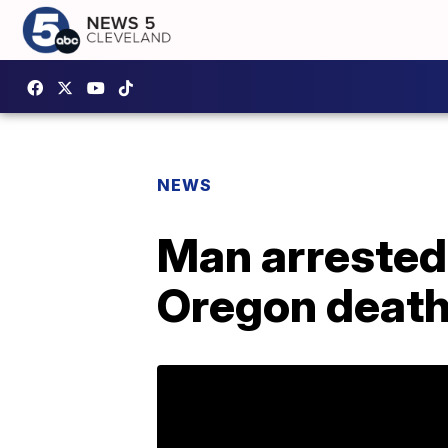
NEWS
Man arrested 
Oregon deat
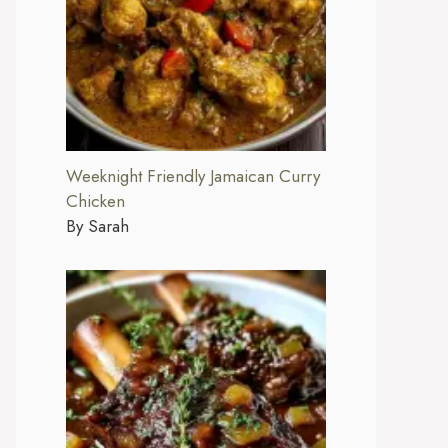
Weeknight Friendly Jamaican Curry
Chicken
By Sarah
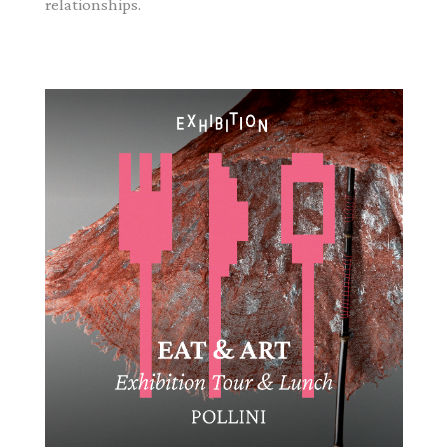
relationships.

+ + + + + + +

Full copy, no pictures: write out each line of the data exactly as it stands.

--- RESULT OF THE EXERCISE ---
NEWS
Man arrested 
Oregon deat
Weeknight Friendly Jamaican Curry
Chicken
By Sarah
relationships.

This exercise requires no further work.